*** Begin section ***

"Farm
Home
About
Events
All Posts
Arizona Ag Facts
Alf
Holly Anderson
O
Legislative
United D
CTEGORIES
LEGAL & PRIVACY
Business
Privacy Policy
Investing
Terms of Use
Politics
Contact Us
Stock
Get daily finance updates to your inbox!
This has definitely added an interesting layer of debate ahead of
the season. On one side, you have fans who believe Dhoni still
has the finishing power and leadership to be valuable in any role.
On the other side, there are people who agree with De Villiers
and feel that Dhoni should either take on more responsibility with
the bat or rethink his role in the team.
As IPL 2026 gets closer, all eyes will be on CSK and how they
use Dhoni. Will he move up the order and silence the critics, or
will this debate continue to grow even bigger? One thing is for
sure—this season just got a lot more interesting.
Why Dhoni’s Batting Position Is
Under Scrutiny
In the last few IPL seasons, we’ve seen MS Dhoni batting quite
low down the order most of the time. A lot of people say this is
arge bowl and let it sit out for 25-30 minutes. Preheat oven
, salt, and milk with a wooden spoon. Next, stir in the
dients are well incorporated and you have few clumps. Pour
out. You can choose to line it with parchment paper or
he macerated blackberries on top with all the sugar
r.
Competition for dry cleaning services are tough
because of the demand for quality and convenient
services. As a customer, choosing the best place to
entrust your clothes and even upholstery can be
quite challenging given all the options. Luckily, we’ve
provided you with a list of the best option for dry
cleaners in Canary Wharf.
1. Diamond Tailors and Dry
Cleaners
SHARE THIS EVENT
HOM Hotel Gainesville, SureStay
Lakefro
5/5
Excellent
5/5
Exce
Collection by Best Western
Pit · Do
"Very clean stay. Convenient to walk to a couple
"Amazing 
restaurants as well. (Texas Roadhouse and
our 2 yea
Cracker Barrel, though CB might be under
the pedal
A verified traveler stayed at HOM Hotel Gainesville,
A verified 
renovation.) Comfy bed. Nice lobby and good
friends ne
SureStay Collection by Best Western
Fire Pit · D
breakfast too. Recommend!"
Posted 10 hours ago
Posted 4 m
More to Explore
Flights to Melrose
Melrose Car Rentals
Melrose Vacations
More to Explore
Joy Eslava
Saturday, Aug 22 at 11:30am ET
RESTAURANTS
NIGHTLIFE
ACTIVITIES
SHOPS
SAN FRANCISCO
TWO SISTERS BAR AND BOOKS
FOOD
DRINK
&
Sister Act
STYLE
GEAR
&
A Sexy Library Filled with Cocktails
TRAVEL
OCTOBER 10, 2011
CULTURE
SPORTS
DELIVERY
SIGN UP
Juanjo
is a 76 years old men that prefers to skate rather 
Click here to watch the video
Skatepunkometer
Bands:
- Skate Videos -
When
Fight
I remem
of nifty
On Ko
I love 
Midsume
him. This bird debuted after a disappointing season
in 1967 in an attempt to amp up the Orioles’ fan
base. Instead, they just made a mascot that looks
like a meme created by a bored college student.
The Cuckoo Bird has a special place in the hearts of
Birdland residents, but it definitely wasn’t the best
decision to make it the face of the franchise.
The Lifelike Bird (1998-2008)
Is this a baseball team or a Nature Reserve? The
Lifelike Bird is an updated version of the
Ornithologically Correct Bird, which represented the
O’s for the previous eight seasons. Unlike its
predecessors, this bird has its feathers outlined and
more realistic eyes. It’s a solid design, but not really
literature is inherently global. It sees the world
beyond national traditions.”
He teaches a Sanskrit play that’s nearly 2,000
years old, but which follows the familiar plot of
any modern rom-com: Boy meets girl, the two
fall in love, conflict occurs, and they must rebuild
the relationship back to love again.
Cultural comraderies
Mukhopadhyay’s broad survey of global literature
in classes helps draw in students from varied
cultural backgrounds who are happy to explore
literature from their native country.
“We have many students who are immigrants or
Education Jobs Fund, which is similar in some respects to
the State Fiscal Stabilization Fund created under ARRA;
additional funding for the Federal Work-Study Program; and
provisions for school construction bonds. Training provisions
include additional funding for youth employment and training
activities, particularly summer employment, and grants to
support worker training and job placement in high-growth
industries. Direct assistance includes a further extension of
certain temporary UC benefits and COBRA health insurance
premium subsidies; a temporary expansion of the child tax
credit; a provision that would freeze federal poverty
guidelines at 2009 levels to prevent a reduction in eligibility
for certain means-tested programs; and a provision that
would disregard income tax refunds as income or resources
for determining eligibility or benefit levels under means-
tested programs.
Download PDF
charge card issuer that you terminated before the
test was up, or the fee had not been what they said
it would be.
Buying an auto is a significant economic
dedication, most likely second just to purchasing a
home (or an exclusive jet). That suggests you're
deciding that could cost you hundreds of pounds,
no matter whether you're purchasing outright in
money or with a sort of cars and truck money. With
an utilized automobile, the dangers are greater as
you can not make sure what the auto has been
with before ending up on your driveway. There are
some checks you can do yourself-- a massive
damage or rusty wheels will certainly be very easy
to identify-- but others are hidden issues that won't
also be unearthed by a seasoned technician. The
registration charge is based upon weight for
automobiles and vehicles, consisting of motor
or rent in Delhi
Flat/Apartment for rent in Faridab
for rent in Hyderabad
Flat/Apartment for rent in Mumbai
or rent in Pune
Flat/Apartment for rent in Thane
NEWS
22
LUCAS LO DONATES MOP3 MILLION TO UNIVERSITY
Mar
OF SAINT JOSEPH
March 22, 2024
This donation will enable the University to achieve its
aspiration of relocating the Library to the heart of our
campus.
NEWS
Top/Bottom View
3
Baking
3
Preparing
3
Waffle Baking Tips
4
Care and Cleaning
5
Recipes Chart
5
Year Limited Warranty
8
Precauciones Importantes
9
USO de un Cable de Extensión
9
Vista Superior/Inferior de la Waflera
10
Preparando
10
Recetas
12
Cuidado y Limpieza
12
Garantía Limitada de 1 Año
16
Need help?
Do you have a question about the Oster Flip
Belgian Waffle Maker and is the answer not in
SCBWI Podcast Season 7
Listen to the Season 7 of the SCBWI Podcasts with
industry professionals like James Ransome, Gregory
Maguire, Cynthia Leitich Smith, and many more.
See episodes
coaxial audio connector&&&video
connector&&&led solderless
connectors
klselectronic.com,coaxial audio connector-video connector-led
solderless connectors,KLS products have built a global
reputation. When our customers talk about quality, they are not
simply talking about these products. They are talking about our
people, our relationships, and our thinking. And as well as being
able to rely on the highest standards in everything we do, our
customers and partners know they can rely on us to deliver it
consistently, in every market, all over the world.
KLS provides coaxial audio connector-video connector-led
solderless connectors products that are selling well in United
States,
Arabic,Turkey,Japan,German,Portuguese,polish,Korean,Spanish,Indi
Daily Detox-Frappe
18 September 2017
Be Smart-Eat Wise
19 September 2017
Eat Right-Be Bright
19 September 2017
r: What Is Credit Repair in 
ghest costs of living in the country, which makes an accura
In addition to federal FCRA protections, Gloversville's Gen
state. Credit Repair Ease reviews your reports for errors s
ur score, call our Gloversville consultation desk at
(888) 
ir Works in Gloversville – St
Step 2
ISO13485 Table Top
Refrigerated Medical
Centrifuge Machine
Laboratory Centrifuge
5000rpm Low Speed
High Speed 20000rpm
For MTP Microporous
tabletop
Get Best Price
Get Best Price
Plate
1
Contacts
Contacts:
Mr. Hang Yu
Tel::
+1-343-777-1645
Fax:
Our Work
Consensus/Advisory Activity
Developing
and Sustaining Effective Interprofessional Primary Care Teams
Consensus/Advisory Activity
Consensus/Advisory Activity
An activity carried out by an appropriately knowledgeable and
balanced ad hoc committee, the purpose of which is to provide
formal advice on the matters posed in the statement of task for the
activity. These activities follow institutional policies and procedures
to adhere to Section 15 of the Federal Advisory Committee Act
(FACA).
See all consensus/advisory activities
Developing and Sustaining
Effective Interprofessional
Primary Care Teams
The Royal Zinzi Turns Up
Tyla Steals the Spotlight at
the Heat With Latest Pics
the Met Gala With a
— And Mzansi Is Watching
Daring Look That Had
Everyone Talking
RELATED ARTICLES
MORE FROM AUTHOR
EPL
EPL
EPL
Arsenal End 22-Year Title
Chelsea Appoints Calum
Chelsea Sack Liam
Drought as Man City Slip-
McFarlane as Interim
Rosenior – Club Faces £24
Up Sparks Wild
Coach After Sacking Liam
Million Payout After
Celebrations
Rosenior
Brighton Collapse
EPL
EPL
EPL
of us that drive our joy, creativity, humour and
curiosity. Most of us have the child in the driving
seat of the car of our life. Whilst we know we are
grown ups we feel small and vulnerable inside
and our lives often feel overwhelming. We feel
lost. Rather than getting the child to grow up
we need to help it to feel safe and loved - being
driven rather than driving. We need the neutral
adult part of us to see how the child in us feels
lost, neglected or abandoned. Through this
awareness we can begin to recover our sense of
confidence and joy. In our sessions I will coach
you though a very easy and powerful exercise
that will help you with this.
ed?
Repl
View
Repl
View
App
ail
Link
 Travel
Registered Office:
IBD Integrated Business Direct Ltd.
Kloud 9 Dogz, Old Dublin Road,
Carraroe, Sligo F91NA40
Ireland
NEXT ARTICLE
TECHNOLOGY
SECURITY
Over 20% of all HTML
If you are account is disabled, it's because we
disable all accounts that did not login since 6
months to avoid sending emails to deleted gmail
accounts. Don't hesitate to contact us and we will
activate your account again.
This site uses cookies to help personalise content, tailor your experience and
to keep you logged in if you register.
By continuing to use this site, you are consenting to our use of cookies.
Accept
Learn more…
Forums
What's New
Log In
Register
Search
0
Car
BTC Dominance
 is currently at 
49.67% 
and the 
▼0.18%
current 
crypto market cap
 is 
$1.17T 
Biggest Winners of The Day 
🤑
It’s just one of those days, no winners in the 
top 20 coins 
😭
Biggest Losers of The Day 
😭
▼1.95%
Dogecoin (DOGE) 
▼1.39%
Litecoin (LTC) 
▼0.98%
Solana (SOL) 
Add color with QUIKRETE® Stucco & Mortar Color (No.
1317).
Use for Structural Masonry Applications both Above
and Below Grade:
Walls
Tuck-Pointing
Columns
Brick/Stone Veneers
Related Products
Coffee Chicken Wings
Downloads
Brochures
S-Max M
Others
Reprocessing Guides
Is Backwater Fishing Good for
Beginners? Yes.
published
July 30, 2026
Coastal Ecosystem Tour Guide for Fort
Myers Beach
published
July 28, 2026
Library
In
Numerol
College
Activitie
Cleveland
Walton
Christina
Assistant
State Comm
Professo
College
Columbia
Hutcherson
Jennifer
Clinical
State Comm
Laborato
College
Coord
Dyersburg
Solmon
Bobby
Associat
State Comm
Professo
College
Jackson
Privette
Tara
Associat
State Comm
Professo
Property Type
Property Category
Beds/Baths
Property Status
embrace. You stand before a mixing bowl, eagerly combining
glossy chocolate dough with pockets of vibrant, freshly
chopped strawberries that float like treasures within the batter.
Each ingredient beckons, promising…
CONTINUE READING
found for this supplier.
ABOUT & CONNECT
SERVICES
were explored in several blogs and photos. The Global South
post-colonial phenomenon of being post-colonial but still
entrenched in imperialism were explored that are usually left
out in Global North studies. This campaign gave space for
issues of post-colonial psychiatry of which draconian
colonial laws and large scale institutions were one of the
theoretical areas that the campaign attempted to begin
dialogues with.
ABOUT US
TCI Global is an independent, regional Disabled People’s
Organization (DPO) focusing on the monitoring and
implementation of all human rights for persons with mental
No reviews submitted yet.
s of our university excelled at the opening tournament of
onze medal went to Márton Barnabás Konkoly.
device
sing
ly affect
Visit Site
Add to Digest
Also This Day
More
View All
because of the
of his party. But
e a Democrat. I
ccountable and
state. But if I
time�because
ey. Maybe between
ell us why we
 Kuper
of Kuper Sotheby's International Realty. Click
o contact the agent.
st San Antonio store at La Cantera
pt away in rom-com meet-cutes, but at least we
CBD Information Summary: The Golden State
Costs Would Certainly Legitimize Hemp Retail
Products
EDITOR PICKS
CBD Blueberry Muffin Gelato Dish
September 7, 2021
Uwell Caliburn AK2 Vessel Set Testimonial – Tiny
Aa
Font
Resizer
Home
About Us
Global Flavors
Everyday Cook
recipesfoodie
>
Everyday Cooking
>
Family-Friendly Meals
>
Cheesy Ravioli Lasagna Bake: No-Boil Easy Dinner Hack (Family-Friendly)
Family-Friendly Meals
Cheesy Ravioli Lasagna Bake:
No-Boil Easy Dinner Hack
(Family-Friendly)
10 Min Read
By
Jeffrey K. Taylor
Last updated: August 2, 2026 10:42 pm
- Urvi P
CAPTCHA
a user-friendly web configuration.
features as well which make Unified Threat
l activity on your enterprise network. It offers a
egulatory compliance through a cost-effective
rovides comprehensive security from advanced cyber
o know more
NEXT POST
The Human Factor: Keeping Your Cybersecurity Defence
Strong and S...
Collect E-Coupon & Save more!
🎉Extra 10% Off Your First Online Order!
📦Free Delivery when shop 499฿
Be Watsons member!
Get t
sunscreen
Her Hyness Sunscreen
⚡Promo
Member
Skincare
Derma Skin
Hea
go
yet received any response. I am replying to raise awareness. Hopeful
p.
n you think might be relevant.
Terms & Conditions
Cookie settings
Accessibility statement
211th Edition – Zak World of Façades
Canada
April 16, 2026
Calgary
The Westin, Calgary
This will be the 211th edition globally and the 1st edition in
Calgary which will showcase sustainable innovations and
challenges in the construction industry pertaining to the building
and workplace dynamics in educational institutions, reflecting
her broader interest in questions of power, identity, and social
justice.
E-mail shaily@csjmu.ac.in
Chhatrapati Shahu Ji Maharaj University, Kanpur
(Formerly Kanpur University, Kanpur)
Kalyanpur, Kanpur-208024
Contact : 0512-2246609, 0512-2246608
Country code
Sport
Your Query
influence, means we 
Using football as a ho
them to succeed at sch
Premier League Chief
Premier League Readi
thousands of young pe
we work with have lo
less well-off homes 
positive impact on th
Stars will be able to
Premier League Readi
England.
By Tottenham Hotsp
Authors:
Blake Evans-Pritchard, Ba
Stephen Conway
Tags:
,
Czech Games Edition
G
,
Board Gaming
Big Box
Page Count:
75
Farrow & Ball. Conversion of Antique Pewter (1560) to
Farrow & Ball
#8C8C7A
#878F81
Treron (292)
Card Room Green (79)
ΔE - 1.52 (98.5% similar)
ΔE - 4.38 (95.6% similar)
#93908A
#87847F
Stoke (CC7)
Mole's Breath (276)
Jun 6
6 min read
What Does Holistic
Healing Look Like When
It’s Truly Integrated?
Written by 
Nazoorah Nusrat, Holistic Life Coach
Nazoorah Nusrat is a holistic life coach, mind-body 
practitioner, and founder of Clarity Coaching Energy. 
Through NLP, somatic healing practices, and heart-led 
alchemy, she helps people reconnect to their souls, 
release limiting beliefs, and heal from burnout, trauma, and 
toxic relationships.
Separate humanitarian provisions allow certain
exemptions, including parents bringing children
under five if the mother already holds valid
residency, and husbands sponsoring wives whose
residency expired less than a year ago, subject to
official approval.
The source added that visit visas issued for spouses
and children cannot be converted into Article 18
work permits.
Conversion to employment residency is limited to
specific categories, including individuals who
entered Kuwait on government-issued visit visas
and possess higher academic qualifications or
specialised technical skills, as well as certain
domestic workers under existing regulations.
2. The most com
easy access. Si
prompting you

*** End section ***

Exactly as written, reproduce the lines of the data above from the first line through the line where "This has definitely" appears.

Response area:
"Farm
Home
About
Events
All Posts
Arizona Ag Facts
Alf
Holly Anderson
O
Legislative
United D
CTEGORIES
LEGAL & PRIVACY
Business
Privacy Policy
Investing
Terms of Use
Politics
Contact Us
Stock
Get daily finance updates to your inbox!
This has definitely added an interesting layer of debate ahead of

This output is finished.